A los comúnmente llamados fachas de derechas, se unen ahora, por mor del dinero robado al pueblo bolivariano por una pareja de pistoleros, Hugo Chávez y Maduro, una nueva casta de sujetos y sujetas subvencionados hasta en sus porretes, que son los fachas españoles de extrema izquierda.

Este apelativo de facha de extrema izquierda, en referencia a tanto mozo desaliñado e intolerante, a tanto zángano al sol, alude a su facha o fachada exterior, dado que, según la R.A.E, «facha es traza, figura o aspecto, así como mamarracho en su acepción coloquial».Para más señas debe entenderse que estos fachas, hijos adoptivos de ultramar, cuya madre es un país que se desangra por tanto tiro de gracia en los barrios más pobres, apuestan por un modo de vida incompatible con la paz social, emplean una verborrea populista y viven, desde su venezolano malparto, dedicados a una tosca representación teatral que ya resulta cansina por huera, porque ni para el teatro mitinero captador de incautos sirve esta panda, comparsa que nació en tiendas de campaña y ahora habita casoplones, ¡qué arte, Chepa!

Por el contrario a esta juntiña de intransigentes soñadores de la vida de los ricos, sus primos terminológicos, los fachas de extrema derecha, han evolucionado a posiciones más centradas y para nada extremas en comparación a la que están instalados los primeros.

En democrática contraposición a estas criaturitas, yo soy facha de derechas, porque creo en el capitalismo, el único sistema que permite explotar el potencial que lleva cada uno sin constreñirlo a una igualdad impuesta e injusta, dado que todos somos iguales en derechos, pero distintos en nuestra capacidad de esfuerzo para alcanzar una meta y nadie puede frenar nuestros sueños. Sin embargo, yo, facha de facha estupenda, no como otros, también veo necesario políticas sociales centradas en garantizar unos servicios básicos como son Sanidad, Educación y Jubilación. Obsérvese aquí la tolerancia ideológica y la flexibilidad de ideas, la misma de la carecen estas fierecillas moradas movidas por un odio irracional a sus vecinos.

Eso sí, jipis, yo también tengo mis debilidades, lo reconozco, porque en verano adoro el vermucito a eso de las doce de la mañana en mi Club del Puerto Deportivo, haciendo tiempo para la paella. Ah, junto al azul del mar; voy a mi palco en Semana Santa y tengo mi caseta privada en la Feria de Abril; asisto a la ópera en el Maestranza; soy del Real Madrid; adoro a las damas, el tacto de sus ropas, el olor a carmín, esa piel antes enjabonada con jabón Heno de Pravia, ¡ah, las damas!, y últimamente, debido a mi avanzada edad, miro y remiro a las damitas, ¡ah, las damitas!; me gusta todo el marisco, en especial los bivalvos, y los productos de la sierra de Huelva y de Extremadura la bella; bebo mosto, rioja, ribera, oporto, olorosos, finos y cerveza, en exclusiva la de la Cruz del Campo; también leo mi ABC en el Club Social, rodeado de señores y señoras.

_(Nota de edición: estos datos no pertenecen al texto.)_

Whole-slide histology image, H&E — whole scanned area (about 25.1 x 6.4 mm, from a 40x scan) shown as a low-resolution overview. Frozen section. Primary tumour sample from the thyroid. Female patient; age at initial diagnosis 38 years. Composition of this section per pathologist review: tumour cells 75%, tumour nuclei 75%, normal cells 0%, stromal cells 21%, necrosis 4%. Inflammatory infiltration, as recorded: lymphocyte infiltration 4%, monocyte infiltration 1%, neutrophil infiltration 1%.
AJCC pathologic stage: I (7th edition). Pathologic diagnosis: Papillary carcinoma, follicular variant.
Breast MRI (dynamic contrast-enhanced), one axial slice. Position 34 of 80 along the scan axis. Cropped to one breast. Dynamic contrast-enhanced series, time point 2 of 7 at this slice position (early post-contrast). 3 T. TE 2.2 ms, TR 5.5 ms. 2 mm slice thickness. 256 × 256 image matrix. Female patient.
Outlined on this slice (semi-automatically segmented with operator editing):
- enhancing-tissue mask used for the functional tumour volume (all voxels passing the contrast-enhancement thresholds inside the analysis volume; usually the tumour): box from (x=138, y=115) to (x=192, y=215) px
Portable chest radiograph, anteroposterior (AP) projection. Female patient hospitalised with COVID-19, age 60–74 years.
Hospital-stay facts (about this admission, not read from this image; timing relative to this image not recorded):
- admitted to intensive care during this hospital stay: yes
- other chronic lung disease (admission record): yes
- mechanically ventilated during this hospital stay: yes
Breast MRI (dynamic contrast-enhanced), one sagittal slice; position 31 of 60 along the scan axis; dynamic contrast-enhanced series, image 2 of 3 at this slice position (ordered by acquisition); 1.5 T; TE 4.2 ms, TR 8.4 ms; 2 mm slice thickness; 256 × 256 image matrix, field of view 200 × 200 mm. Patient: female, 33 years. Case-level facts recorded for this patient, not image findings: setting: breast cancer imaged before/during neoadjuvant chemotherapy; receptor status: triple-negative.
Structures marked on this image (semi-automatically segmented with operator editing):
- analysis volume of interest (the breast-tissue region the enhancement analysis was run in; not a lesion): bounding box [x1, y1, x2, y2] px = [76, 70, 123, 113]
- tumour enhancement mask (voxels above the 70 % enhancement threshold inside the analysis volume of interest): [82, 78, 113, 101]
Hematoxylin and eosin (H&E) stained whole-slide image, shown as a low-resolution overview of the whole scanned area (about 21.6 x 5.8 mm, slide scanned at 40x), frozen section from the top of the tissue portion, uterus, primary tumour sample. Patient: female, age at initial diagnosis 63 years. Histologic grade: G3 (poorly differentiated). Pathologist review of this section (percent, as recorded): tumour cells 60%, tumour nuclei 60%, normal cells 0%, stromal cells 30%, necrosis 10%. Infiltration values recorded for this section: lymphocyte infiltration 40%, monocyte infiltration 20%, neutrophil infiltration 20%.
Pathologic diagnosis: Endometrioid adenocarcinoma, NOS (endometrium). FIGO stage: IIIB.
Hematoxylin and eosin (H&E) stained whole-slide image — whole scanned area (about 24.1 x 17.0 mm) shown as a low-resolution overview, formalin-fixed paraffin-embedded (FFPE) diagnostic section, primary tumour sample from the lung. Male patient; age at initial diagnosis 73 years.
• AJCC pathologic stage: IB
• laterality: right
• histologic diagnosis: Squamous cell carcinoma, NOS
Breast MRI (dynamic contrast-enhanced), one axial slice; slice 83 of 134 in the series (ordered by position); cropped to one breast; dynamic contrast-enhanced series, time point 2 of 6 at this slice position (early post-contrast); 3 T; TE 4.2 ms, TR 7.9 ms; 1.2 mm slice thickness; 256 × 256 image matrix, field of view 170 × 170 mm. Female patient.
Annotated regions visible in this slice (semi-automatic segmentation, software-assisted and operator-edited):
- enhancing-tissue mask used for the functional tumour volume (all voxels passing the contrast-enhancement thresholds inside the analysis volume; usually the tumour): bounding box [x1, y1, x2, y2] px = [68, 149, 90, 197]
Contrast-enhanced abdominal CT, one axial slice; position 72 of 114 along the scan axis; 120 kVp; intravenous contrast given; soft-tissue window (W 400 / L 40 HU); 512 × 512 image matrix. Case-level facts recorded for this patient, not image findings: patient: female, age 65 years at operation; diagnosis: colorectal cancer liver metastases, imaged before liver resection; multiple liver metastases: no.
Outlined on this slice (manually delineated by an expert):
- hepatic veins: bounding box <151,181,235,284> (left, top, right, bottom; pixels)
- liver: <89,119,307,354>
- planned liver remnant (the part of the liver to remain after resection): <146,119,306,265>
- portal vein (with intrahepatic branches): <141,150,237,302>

Respeto a los fachas de extrema izquierda, ¡ay que ver, Dios, qué fachas!, pero no entiendo tanta intolerancia ante todo lo que no encaja en sus rígidos planteamientos, su odio visceral a nuestras tradiciones, su paranoia de que todos somos indignos y miserables por corruptos, exceptos ellos, cuando su malparto fue una maniobra de laboratorio, un parto no natural, sino in vitro, una estrategia con un doble objetivo: uno desestabilizar el bipartidismo en España, otro que desde Madrid se dejase de censurar la dictadura hugochaviana que ahora mantiene Maduro, ese inmaduro que conduce a lo que queda de su país a una Guerra Civil cuyo anticipo son cientos de muertos en las calles y miles de prisioneros en una Venezuela empobrecida y sometida al yugo de un dictador sanguinario.

Soy facha de derechas, ¡y qué! Gano honradamente mi dinero, respeto los gustos de los demás, vivo y dejo vivir, respiro y dejo respirar, pero nunca voy a tolerar que ningún facha de extrema izquierda, un mamarracho según la RAE, me llame indigno o indecente.